Just over 30 years ago, band The La’s released their sole LP – a masterpiece that shaped guitar music. But its brilliant frontman has been elusive ever since, writes Shaun Curran.
Lee Mavers is the frontman, songwriter, and creative force of The La’s, a British band from the northern city of Liverpool. The La’s only made one album, enjoyed just one hit single and haven’t released a note of new music since 1990. Yet the band’s legacy and place in rock history supersedes their slim output. That single, There She Goes, remains as perfect a slice of guitar pop as anything since their Liverpool forebears The Beatles and is the crown jewel in a treasured canon that has become a touchstone for generations of bands. The La’s helped to usher in the 90s Britpop era in British guitar music, led by the likes of Oasis and Blur – Noel Gallagher once declared that « Oasis want to finish what The La’s started » – while their influence has stretched beyond that to bands from The Libertines to Arctic Monkeys and Fontaines DC.
« It’s like The Velvet Underground, » says former La’s guitarist Barry Sutton. « Maybe not everyone knows about The La’s, but everyone who did went out and formed a band or was touched by [the music] in a really deep way ».
It says everything about the scale of Mavers’ talent that his reputation as a genius is based on such little recorded material. But his beautifully succinct songs, covered by artists ranging from Robbie Williams to Pearl Jam, have placed him in the lineage of classic songwriters, winning a devoted following and the admiration of music legends. In 1991, Eric Clapton told Rolling Stone that « the only thing I’ve really liked (recently) is a guy called Lee Mavers… he’s got a stance and a style that I think is tremendous », while in 2013 The Smiths’ former guitarist Johnny Marr told Q magazine that Mavers « is as good as everyone thinks he is ».
Yet Mavers is now considered by many to be one of pop’s great « lost » figures. Over the last three decades, he has steadfastly refused to release any of the songs he’s written. Since 1991, Mavers has played just 20 official concerts, the last of which was nearly 10 years ago. His public appearances are so scarce that for some journalists, tracking him down became a holy grail: Matthew Macefield wrote an entire book, 2003’s A Secret Liverpool: In Search of The La’s, dedicated to his four-year quest to get an audience with Mavers, which he eventually did at his Liverpool home.

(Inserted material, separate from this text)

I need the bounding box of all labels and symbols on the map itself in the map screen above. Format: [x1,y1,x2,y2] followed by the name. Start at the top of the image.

His enigmatic nature is one reason why, with rock music currently lacking truly maverick figures, Mavers still holds the imagination of not just fans, but the press and industry at large: despite years of inactivity, his status is such that as recently as 2015, he was rumoured to be working on music with Liam Gallagher.

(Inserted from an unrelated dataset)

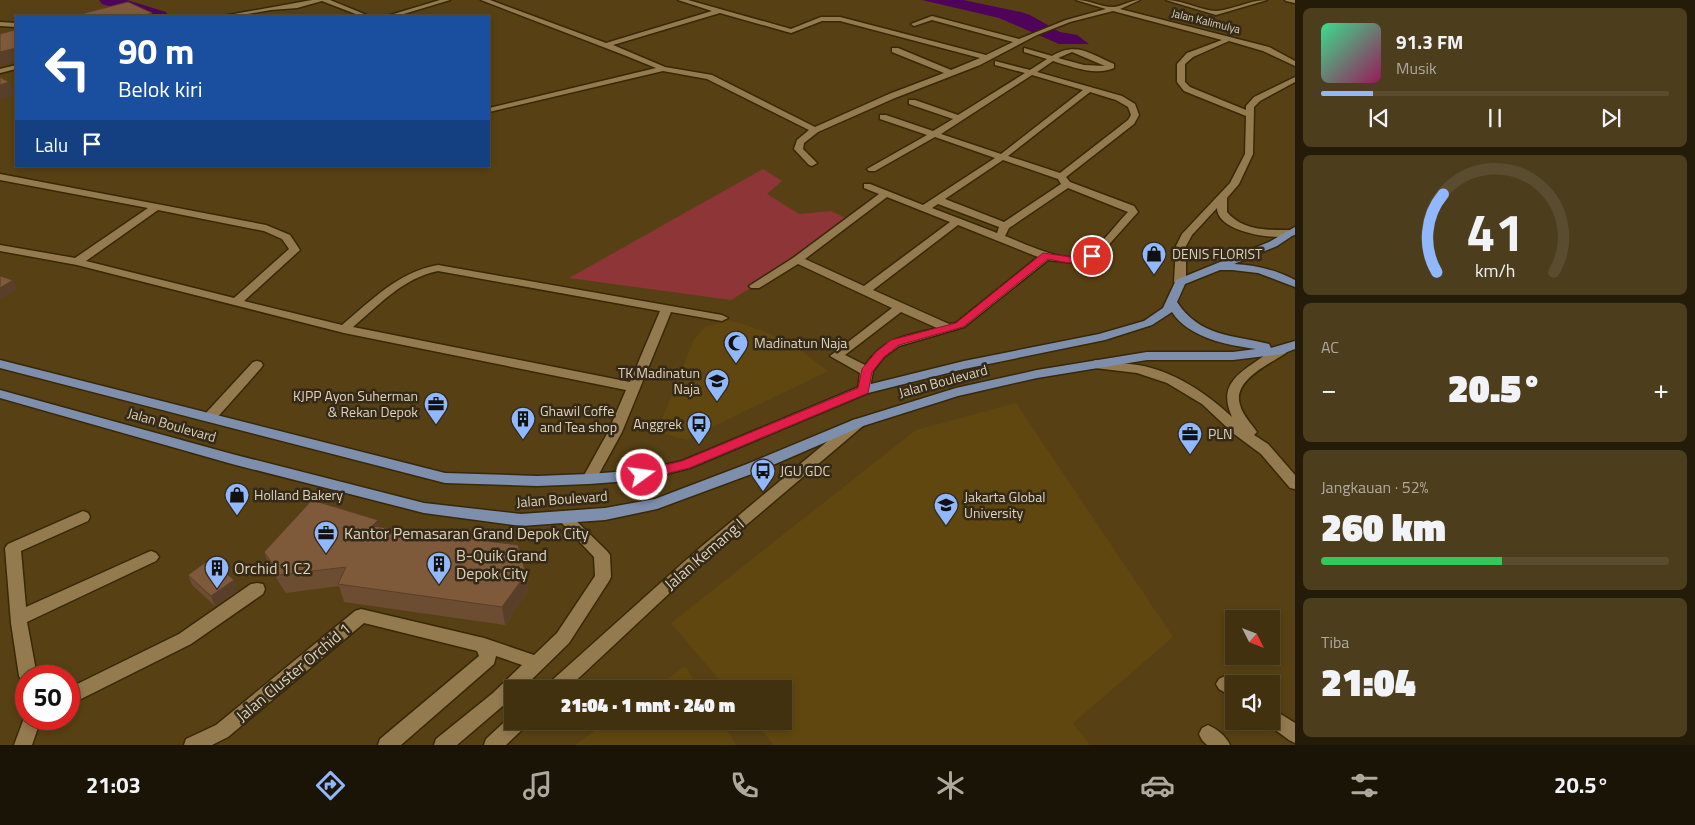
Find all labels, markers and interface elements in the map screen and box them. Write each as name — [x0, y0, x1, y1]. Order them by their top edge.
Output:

Recently celebrating its 30th anniversary, the La’s self-titled debut is a cult album in the truest sense. It only reached number 30 in the charts and sold relatively few copies on release. Influenced by The Beatles, The Who, Love and Pink Floyd, its acoustic rhythms, 1960s sensibility and pure melodicism were at odds with the era’s prevailing scenes of Madchester, grunge and shoegaze. But it is precisely that ageless quality that has weathered so well. Songs like Timeless Melody and the epic Looking Glass display a rare gift for songwriting that continues to endure.